* Excerpted text:
===============

Publication: Monitor Volume: 7 Issue: 132

Russia’s military is fronting for the government and for the Kremlin itself in breaching the international obligation to liquidate the Gudauta base of the Russian airborne troops. Russian-Georgian intergovernmental negotiations over Gudauta failed two days before the July 1 final deadline–mandated by the Organization for Security and Cooperation in Europe (OSCE) in 1999 and officially accepted by Russia–for closing the base. Since that date, Russia’s generals have taken center stage in justifying the breach and in making demands of Georgia. The relevant Russian governmental commission under Deputy Prime Minister Ilya Klebanov keeps silent, while Russia’s Foreign Affairs Ministry takes a comfortable back seat and counts on the Abkhaz to take the blame for “blocking” the closure of the base.

The generals could not be this assertive and outspoken unless they had a nod of approval from the new defense minister, Sergei Ivanov. Five months ago, Ivanov–then the secretary of Russia’s Security Council–falsely claimed during a top-level international conference in Munich that Russia had “already closed down” Gudauta and one other base in Georgia (see the Monitor, February 5). Meanwhile, Moscow presses for continued control of that base. Moreover, it tests at Gudauta the use of local ethnic groups as proxies for thwarting the withdrawal of Russian troops from other parts of Georgia as well.

===============

* Data entries:
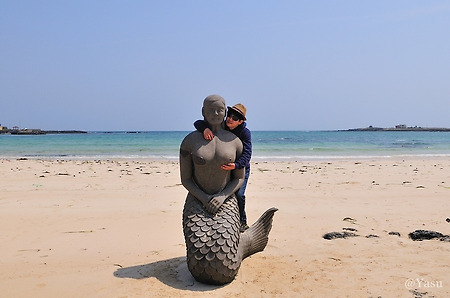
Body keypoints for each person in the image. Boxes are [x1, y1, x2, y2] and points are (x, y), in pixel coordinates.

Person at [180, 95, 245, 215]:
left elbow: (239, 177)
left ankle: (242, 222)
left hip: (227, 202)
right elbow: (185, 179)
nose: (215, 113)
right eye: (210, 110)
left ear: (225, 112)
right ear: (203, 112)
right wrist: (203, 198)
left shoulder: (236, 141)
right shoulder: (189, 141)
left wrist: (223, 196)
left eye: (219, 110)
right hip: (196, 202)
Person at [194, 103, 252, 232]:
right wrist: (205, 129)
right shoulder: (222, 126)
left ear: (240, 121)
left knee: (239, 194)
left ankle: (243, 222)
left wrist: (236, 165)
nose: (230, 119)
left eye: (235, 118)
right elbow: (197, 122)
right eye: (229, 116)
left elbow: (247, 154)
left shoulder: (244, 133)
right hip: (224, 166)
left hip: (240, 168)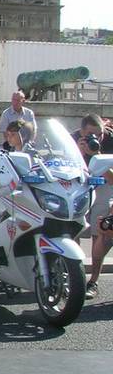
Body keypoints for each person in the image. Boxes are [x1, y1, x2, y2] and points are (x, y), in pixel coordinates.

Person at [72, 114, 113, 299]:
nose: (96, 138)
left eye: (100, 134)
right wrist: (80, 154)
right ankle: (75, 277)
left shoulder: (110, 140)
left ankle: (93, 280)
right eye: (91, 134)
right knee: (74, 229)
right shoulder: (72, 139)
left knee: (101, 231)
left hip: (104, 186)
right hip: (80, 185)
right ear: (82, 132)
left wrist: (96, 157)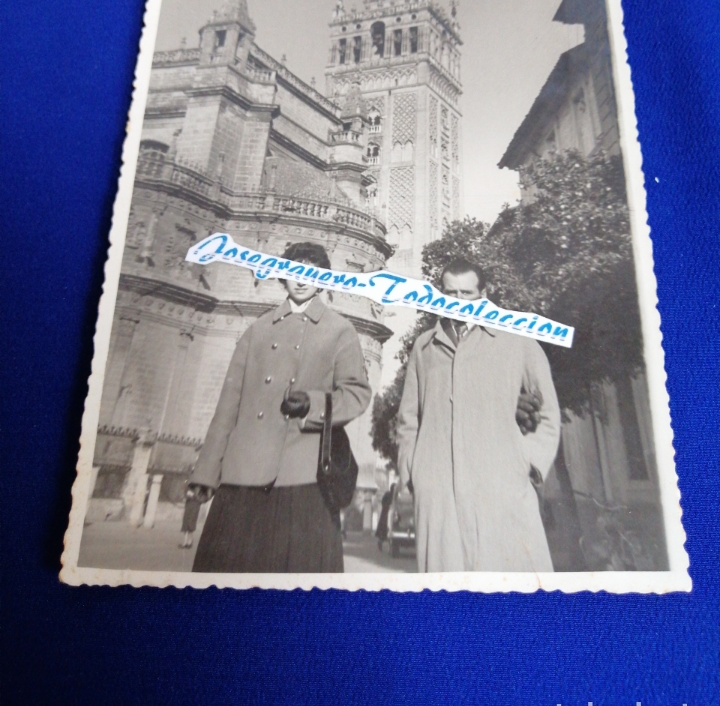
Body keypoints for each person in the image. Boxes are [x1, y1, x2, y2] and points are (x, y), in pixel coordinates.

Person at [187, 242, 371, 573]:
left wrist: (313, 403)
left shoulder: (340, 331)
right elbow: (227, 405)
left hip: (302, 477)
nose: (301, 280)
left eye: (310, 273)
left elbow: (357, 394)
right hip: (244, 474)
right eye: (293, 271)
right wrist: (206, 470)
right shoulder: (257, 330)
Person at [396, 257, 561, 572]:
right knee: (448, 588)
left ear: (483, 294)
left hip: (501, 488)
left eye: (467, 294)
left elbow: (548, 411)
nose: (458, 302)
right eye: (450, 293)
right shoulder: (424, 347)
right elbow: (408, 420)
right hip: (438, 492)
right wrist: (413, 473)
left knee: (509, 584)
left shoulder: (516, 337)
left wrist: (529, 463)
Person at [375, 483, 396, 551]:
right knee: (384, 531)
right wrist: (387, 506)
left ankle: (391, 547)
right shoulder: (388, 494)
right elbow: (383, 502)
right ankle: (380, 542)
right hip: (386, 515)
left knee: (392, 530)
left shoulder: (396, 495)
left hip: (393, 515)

===============

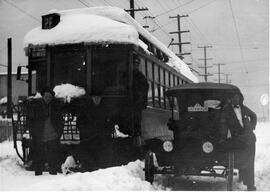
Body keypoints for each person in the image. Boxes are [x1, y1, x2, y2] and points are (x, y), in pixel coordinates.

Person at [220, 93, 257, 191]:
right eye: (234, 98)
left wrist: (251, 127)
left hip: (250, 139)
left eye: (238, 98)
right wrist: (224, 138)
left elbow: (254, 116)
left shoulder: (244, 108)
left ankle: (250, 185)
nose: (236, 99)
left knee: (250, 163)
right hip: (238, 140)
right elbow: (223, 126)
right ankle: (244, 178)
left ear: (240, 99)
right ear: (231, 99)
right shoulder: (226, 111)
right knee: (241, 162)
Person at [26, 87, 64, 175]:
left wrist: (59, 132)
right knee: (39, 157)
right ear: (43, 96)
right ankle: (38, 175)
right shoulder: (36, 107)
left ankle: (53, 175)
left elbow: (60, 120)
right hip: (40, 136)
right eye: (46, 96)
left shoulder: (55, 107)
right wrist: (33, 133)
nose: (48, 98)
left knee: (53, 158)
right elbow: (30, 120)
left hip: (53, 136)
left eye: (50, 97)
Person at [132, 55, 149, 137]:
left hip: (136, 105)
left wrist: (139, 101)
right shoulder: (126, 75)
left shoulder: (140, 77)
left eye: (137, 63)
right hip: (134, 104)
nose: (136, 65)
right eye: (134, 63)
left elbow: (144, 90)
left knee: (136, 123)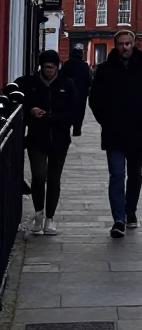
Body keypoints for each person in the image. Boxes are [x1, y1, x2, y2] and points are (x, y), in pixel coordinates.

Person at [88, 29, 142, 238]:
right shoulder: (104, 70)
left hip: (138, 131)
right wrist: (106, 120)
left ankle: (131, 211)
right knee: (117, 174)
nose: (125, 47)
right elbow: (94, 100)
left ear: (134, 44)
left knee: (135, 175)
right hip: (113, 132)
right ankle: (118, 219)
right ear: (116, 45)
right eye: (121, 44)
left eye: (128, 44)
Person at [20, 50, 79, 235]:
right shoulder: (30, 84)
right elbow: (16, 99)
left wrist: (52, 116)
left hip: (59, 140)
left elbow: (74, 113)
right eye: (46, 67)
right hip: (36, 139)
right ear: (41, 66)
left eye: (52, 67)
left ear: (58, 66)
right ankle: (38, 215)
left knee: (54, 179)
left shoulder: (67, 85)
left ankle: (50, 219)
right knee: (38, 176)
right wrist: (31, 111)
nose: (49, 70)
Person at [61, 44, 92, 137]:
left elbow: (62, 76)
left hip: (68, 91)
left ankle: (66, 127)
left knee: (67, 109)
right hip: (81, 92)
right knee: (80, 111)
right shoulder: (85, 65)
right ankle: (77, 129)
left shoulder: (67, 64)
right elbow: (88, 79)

===============

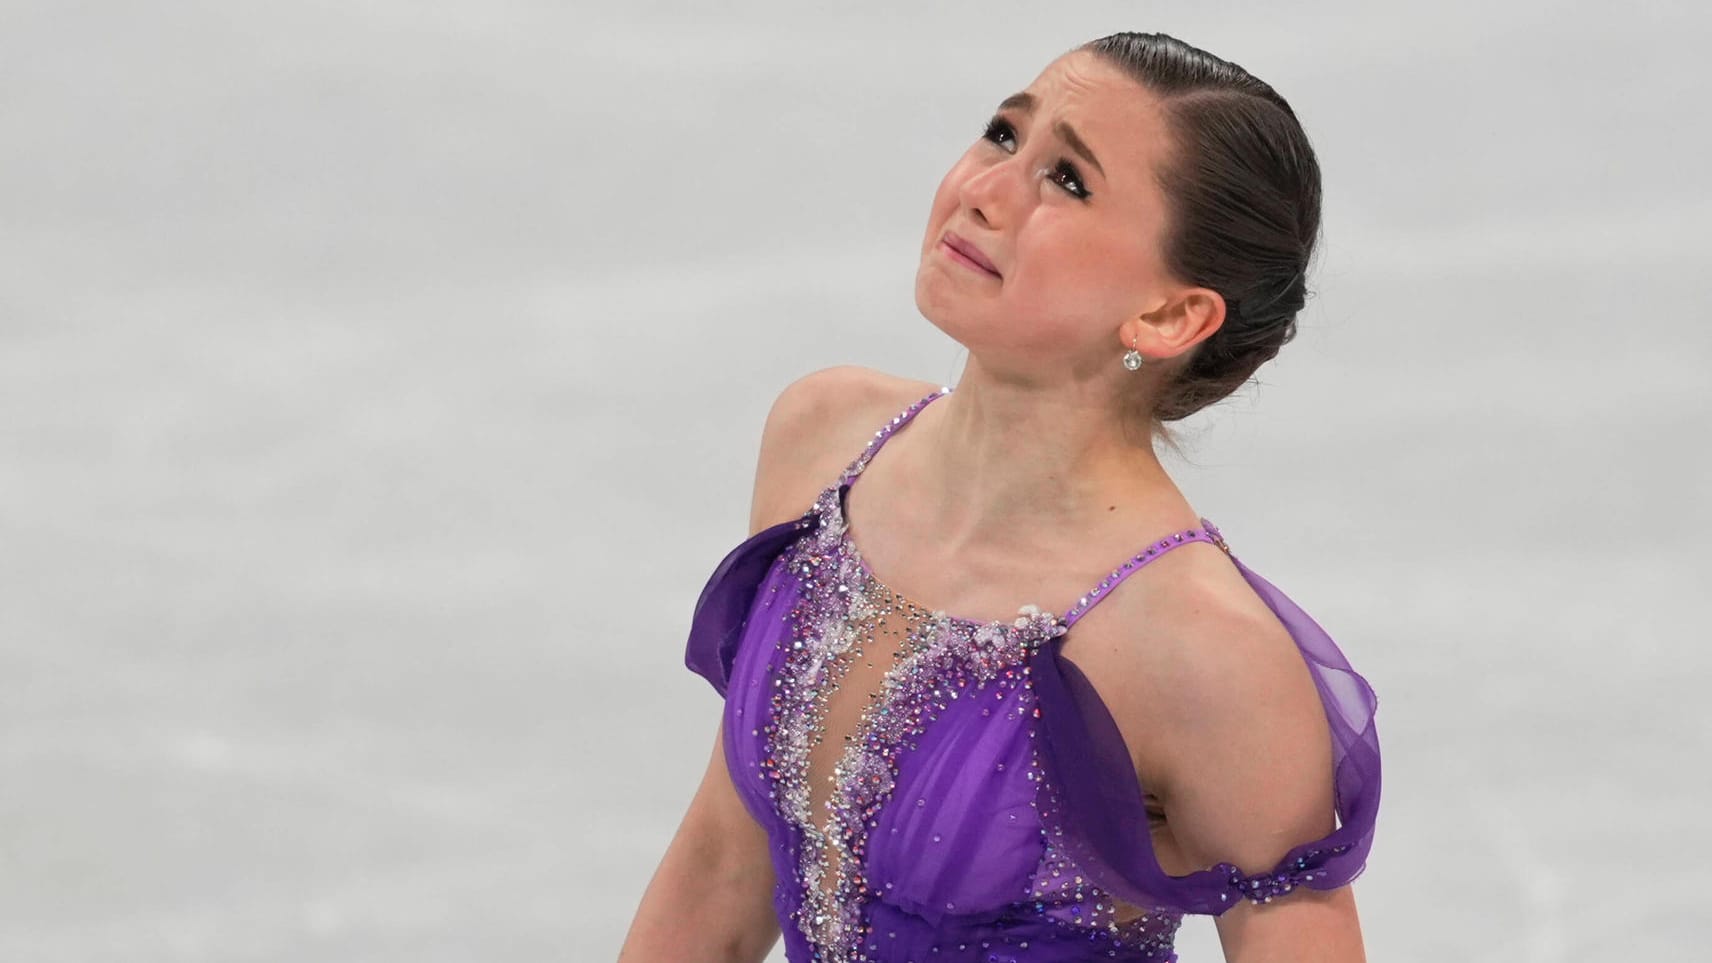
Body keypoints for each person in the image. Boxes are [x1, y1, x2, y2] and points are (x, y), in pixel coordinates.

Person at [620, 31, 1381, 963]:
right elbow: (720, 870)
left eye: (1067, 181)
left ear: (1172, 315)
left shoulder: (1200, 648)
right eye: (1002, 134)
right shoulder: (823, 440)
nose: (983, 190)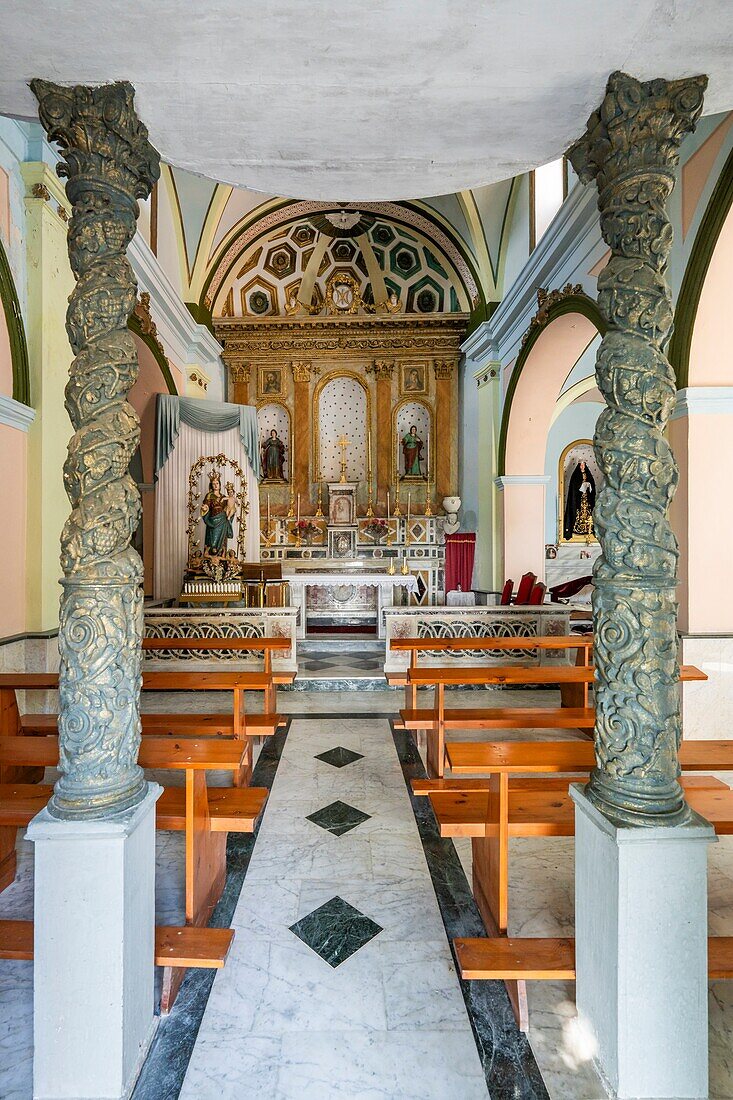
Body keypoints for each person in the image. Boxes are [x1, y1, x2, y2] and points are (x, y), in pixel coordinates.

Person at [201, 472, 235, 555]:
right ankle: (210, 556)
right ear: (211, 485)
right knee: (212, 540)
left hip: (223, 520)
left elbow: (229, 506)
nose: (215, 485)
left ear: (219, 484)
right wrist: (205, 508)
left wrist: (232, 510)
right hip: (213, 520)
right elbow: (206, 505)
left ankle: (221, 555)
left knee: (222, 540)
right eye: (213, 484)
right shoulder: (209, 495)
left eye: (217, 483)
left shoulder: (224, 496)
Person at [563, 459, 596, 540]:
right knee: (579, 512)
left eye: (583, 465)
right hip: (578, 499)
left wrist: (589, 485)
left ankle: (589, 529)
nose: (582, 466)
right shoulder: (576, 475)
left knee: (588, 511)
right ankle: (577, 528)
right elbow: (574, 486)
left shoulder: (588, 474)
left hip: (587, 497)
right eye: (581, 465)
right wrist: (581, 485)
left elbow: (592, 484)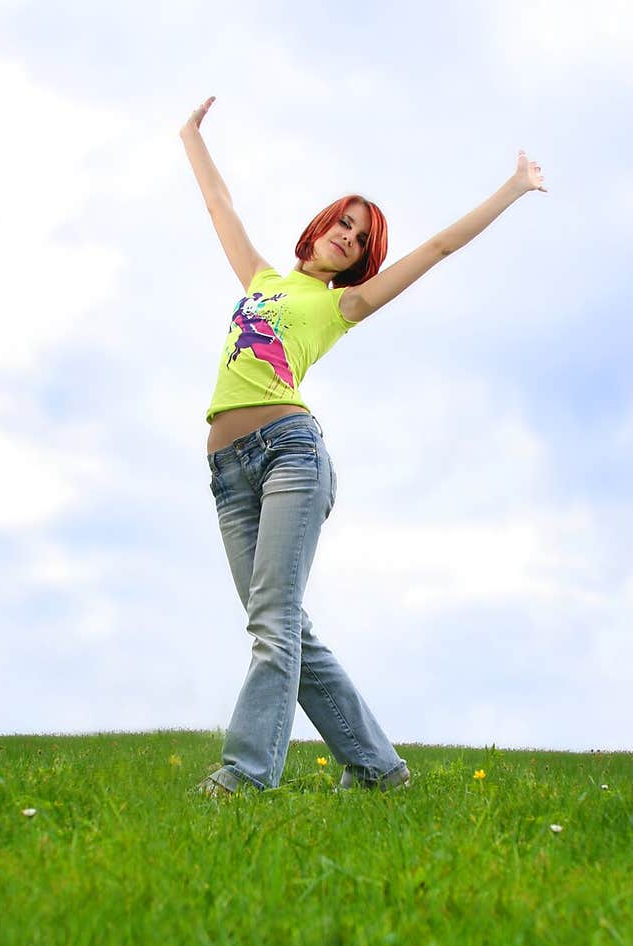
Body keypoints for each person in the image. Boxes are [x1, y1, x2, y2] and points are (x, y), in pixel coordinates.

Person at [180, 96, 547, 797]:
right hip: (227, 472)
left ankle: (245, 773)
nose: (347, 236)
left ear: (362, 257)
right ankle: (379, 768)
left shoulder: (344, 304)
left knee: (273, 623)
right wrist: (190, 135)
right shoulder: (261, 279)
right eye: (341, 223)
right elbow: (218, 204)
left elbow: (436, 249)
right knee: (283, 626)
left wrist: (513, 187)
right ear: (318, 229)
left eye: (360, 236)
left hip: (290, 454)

===============

* Activity:
According to the excerpt on the Gudauta base, who heads the relevant Russian governmental commission? None of the entries is needed for this exercise.

* Task response:
Deputy Prime Minister Ilya Klebanov.